------ DOCUMENT SECTION

Select Page

Handwritten Digit Recognition on Embedded Platform

Objective

The objective of this project is to implement an embedded system that can be used for edge computing. It should be capable of the following tasks:

  • Process inputs in real-time
  • Perform fast computation
  • Provide condensed and vital information to the higher layer

This project uses Handwritten digit recognition as an application to demonstrate the use of microcontrollers in the edge domain.

NOTE: Due to unavailability of the board, this project was implemented only through Simulation in Keil µVision 5 Tool.

Motivation

 

 

 

 

 

 

 

 

 

 

 

In the traditional sensor network architecture, the sensors are only used and data acquisition modules and all computation happens at the cloud. Edge computing has the following advantages over the traditional model:

  • Bandwidth reduction – transmitting only essential information to higher levels.
  • Efficiency and Speed – processing at sensor nodes eliminates propagation delays, errors and requirement of signal boosters. Provides real-time assistance.
  • Security and Privacy – information is contained within one node and full information is not relayed.

There are a few challenges in the path to harness the above advantages:

  • Limited resources – need to optimise computation, reduce memory footprint due to less-powerful processors and small memories.
  • Algorithm restructuring – need to handle asynchronous requests that are priority-based, without skipping input capture.

This project explores several techniques to reduce the memory and computational footprint of neural networks in order to fit into the microcontroller.

System Overview

 

 

 

 

 

 

 

 

Inputs:

  1. UART: The microcontroller takes input images through UART.
  2. Switch: Control is provided to the user through the on-board switch regarding the mode of transfer, which can be
  • Single image transfer mode – Switch press and release
  • Continuous transfer mode – Keep switch pressed

Outputs:

  1. UART: The input image, expected digit and predicted digit are displayed on the Serial terminal through UART.
  2. LEDs: The operation mode and result of the batch testing is shown in the LEDs, as
  • Blue – if waiting for image
  • Green – if all images detected correctly
  • Red – if one or more images detected incorrectly

HW and SW Tools

  • Target Board:
    • TM4C123GH6PM (Texas Instruments TIVA C Series)

------------

GIVEN REQUEST 1: Gather every line from the entries below that contains the string "Saxophone", matching case exactly.

------ TASK DATA

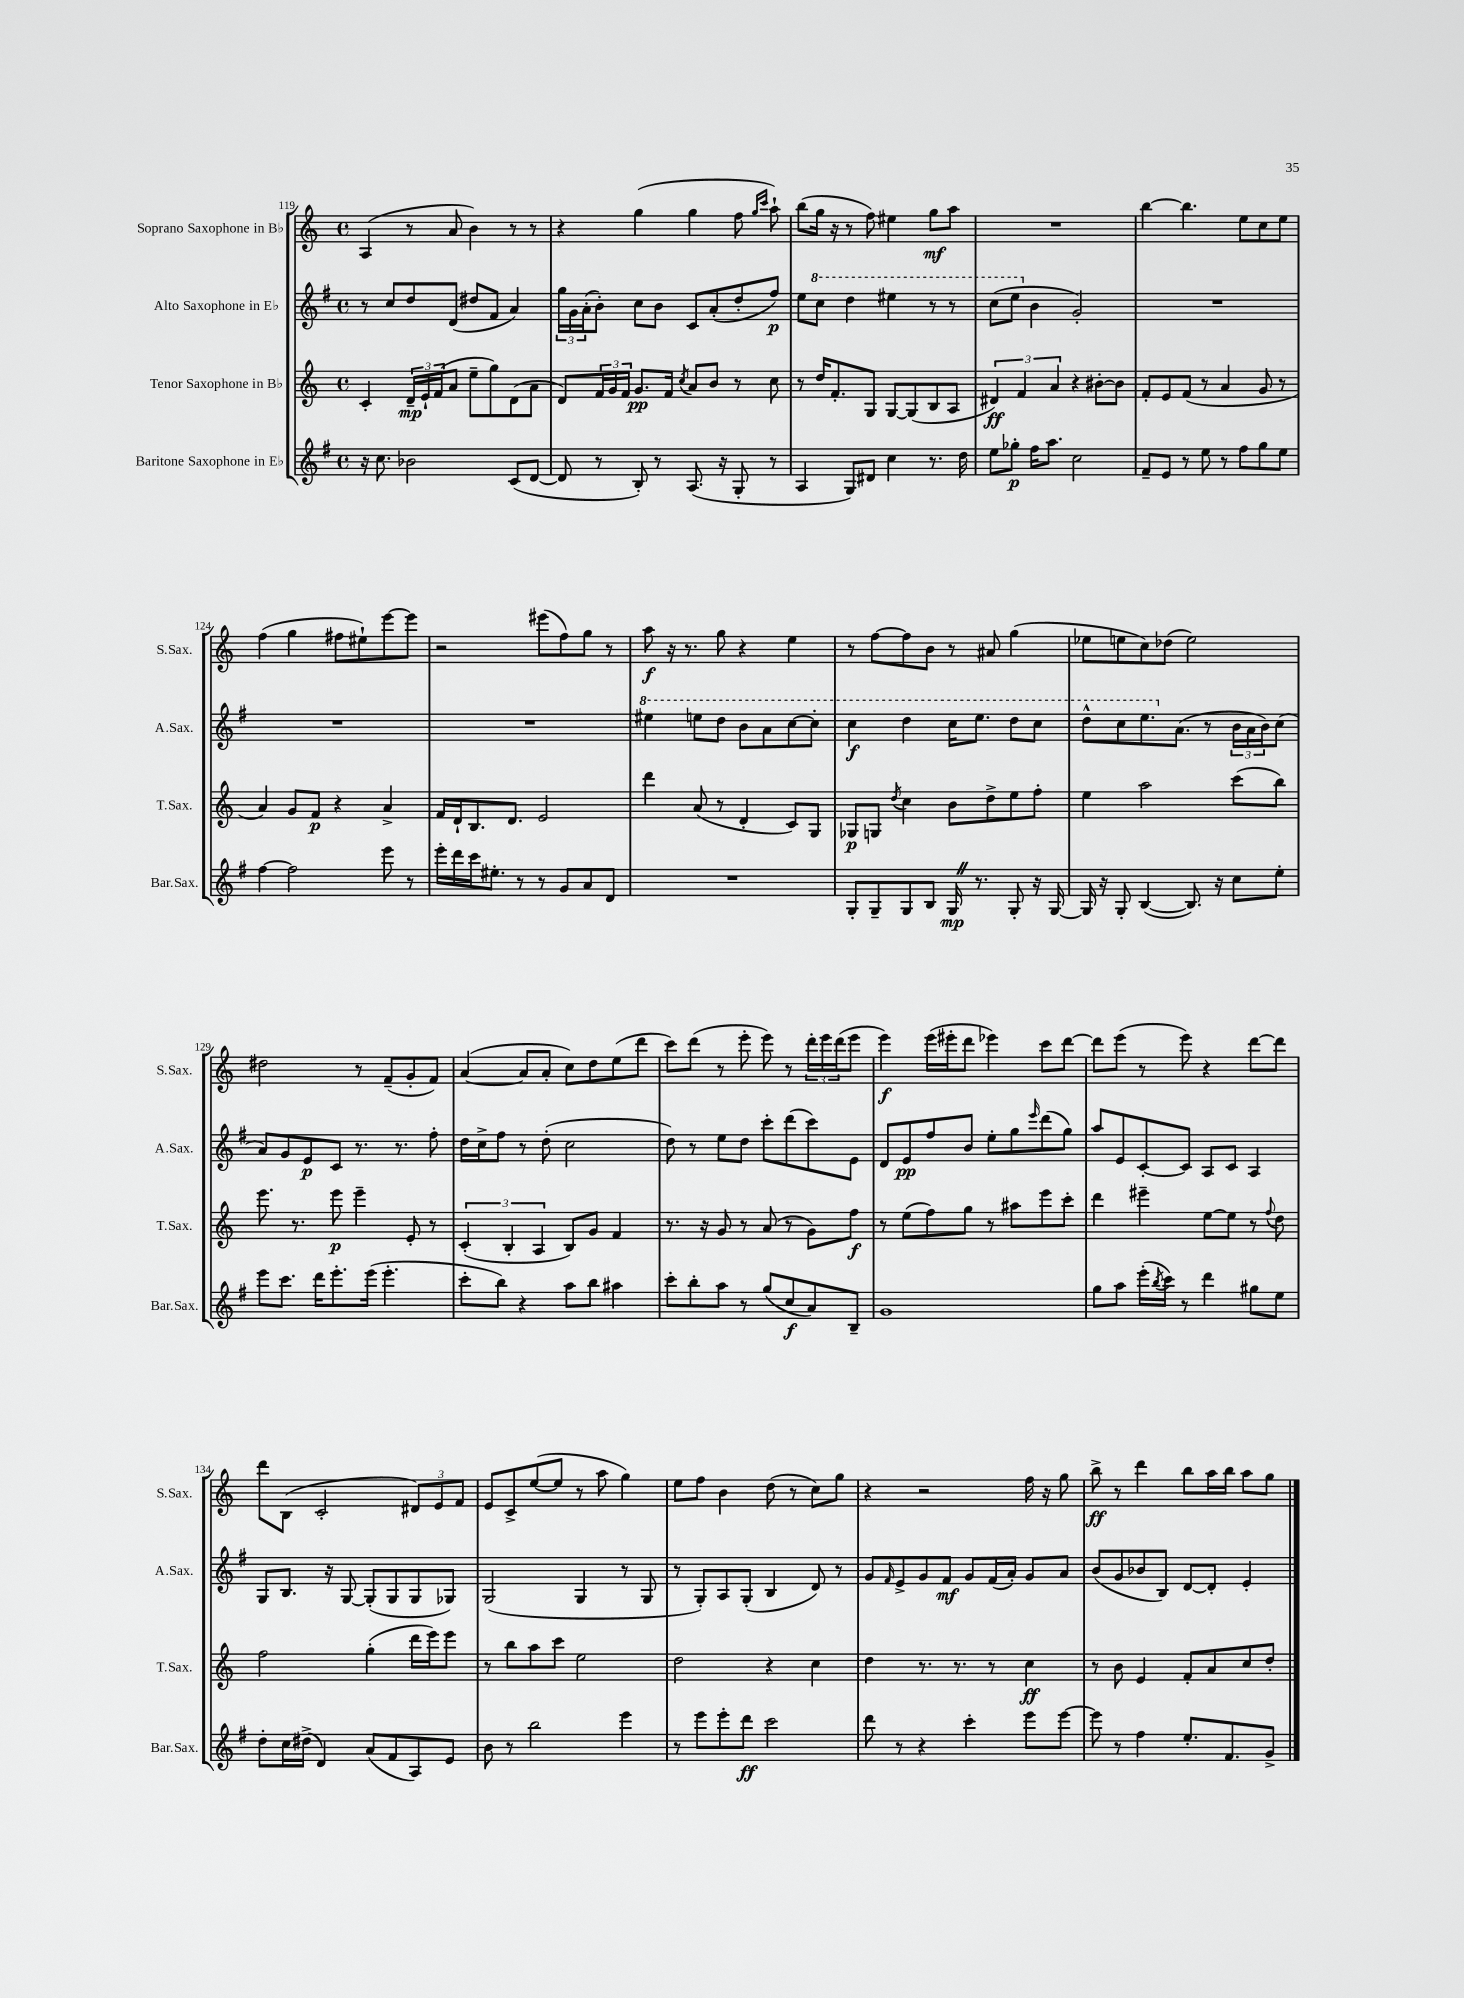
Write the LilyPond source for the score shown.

<<
\new StaffGroup <<
\new Staff = "s0" \with { instrumentName = "Soprano Saxophone in Bb" shortInstrumentName = "S.Sax." } {
    \clef treble \key c \major \defaultTimeSignature \time 4/4
    a4( r8 a'8 b'4) r8 r8 |
    r4 g''4( g''4 f''8 \grace { g''16 c'''16 } a''8-!) |
    b''8( g''16 r16 r8 f''8) eis''4 g''8\mf a''8 |
    R1 |
    b''4~ b''4. e''8 c''8 e''8 |
    f''4( g''4 fis''8 eis''8-!) e'''8~ e'''8 |
    r2 eis'''8( f''8) g''8 r8 |
    a''8\f r16 r8. g''8 r4 e''4 |
    r8 f''8~ f''8 b'8 r8 ais'8 g''4( |
    ees''8 e''8 c''8) des''8( e''2) |
    dis''2 r8 f'8--( g'8-. f'8) |
    a'4~( a'8 a'8-. c''8) d''8 e''8( d'''8 |
    c'''8) d'''8( r8 e'''8-. e'''8) r8 \tuplet 3/2 { d'''16-. e'''16 d'''16( } e'''8 |
    e'''4\f) e'''16( eis'''16-. d'''8 ees'''4) c'''8 d'''8~ |
    d'''8 e'''8( r8 e'''8) r4 d'''8~ d'''8 |
    d'''8 b8( c'2-. \tuplet 3/2 { dis'8) e'8 f'8 } |
    e'8 c'8-> e''8~( e''8 r8 a''8 g''4) |
    e''8 f''8 b'4 d''8( r8 c''8) g''8 |
    r4 r2 f''16 r16 g''8 |
    b''8->\ff r8 d'''4 b''8 a''16 b''16 a''8 g''8 \bar "|." |
}
\new Staff = "s1" \with { instrumentName = "Alto Saxophone in Eb" shortInstrumentName = "A.Sax." } {
    \clef treble \key g \major \defaultTimeSignature \time 4/4
    r8 c''8 d''8 d'8( dis''8 fis'8 a'4) |
    \tuplet 3/2 { g''16 g'16 a'16-.( } b'8-.) c''8 b'8 c'8 a'8-.( d''8-. fis''8\p) |
    e''8 \ottava #1 c'''8 d'''4 eis'''4 r8 r8 |
    c'''8( e'''8 \ottava #0 b'4 g'2-.) |
    R1 |
    R1 |
    R1 |
    \ottava #1 eis'''4 e'''8 d'''8 b''8 a''8 c'''8~ c'''8-. |
    c'''4\f d'''4 c'''16 e'''8. d'''8 c'''8 |
    d'''8-^ c'''8 e'''8. \ottava #0 a'8.( r8 \tuplet 3/2 { b'16 a'16 b'16) } c''8( |
    a'8) g'8 e'8\p c'8 r8. r8. fis''8-. |
    d''16 c''16-> fis''8 r8 d''8-.( c''2 |
    d''8) r8 e''8 d''8 c'''8-. d'''8( c'''8) e'8 |
    d'8 e'8\pp fis''8 b'8 e''8-. g''8 \grace { e'''16 } d'''8( g''8) |
    a''8 e'8 c'8~-. c'8 a8 c'8 a4 |
    g8 b8. r16 g8~ g8-.( g8 g8 ges8) |
    g2( g4 r8 g8 |
    r8 g8-.) a8 g8-.( b4 d'8) r8 |
    g'8 \grace { fis'16 } e'8-> g'8 fis'8\mf g'8 fis'16( a'16-.) g'8 a'8 |
    b'8( g'8 bes'8 b8) d'8~ d'8-. e'4-. \bar "|." |
}
\new Staff = "s2" \with { instrumentName = "Tenor Saxophone in Bb" shortInstrumentName = "T.Sax." } {
    \clef treble \key c \major \defaultTimeSignature \time 4/4
    c'4-. \tuplet 3/2 { d'16--\mp e'16-! f'16( } a'8 e''8-- g''8) d'8( a'8 |
    d'8) \tuplet 3/2 { f'16 g'16 f'16 } g'8.\pp f'16 \acciaccatura { c''8 } a'8 b'8 r8 c''8 |
    r8 d''16 f'8.-. g8 g8~ g8( b8 a8 |
    \tuplet 3/2 { dis'4\ff) f'4 a'4 } r4 bis'8~-. bis'8 |
    f'8-. e'8 f'8( r8 a'4 g'8 r8 |
    a'4) g'8 f'8\p r4 a'4-> |
    f'16 d'16-! b8. d'8. e'2 |
    d'''4 a'8( r8 d'4-. c'8) g8 |
    ges8\p g8 \acciaccatura { d''8 } c''4 b'8 d''8-> e''8 f''8-. |
    e''4 a''2 c'''8( b''8) |
    e'''8. r8. e'''8\p e'''4-- e'8-. r8 |
    \tuplet 3/2 { c'4-.( b4-. a4 } b8) g'8 f'4 |
    r8. r16 g'8 r8 a'8( r8 g'8) f''8\f |
    r8 e''8( f''8) g''8 r8 ais''8 e'''8 c'''8-. |
    d'''4 eis'''4-- e''8~ e''8 r8 \appoggiatura { f''8 } d''8 |
    f''2 g''4-.( d'''16 e'''16) e'''8 |
    r8 b''8 a''8 c'''8 e''2 |
    d''2 r4 c''4 |
    d''4 r8. r8. r8 c''4\ff |
    r8 b'8 e'4 f'8-. a'8 c''8 d''8-. \bar "|." |
}
\new Staff = "s3" \with { instrumentName = "Baritone Saxophone in Eb" shortInstrumentName = "Bar.Sax." } {
    \clef treble \key g \major \defaultTimeSignature \time 4/4
    r16 c''8. bes'2 c'8( d'8~ |
    d'8 r8 b8-.) r8 a8.( r16 g8-. r8 |
    a4 g8) dis'8 c''4 r8. d''16 |
    e''8 ges''8-.\p fis''16 a''8. c''2 |
    fis'8-- e'8 r8 e''8 r8 fis''8 g''8 e''8 |
    fis''4~ fis''2 e'''8 r8 |
    e'''16-. d'''16 c'''16 eis''8.-. r8 r8 g'8 a'8 d'8 |
    R1 |
    g8-. g8-- g8 b8 g16\mp \once \override BreathingSign.text = \markup { \musicglyph "scripts.caesura.straight" } \breathe r8. g8-. r16 g16~ |
    g16 r16 g8-. b4~( b8.) r16 c''8 e''8-. |
    e'''8 c'''8. d'''16 e'''8.-. e'''16( e'''4.-. |
    c'''8-. b''8) r4 a''8 b''8 ais''4 |
    c'''8-. b''8-. a''8 r8 g''8( c''8\f a'8) b8-- |
    g'1 |
    g''8 a''8 e'''16-.( \acciaccatura { b''8 } c'''16) r8 d'''4 gis''8 e''8 |
    d''8-. c''16 dis''16->( d'4) a'8( fis'8 a8) e'8 |
    b'8 r8 b''2 e'''4 |
    r8 e'''8 e'''8-. d'''8\ff c'''2 |
    d'''8 r8 r4 c'''4-. e'''8 e'''8~ |
    e'''8 r8 fis''4 e''8.-. fis'8. g'8-> \bar "|." |
}
>>
>>
\layout { \context { \Score currentBarNumber = #119 } }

------------

GIVEN REQUEST 2: According to the digit recognition project page, which LED color shows that all images were detected correctly?

RIGHT ANSWER 1:
\new Staff = "s0" \with { instrumentName = "Soprano Saxophone in Bb" shortInstrumentName = "S.Sax." } {
\new Staff = "s1" \with { instrumentName = "Alto Saxophone in Eb" shortInstrumentName = "A.Sax." } {
\new Staff = "s2" \with { instrumentName = "Tenor Saxophone in Bb" shortInstrumentName = "T.Sax." } {
\new Staff = "s3" \with { instrumentName = "Baritone Saxophone in Eb" shortInstrumentName = "Bar.Sax." } {

RIGHT ANSWER 2: Green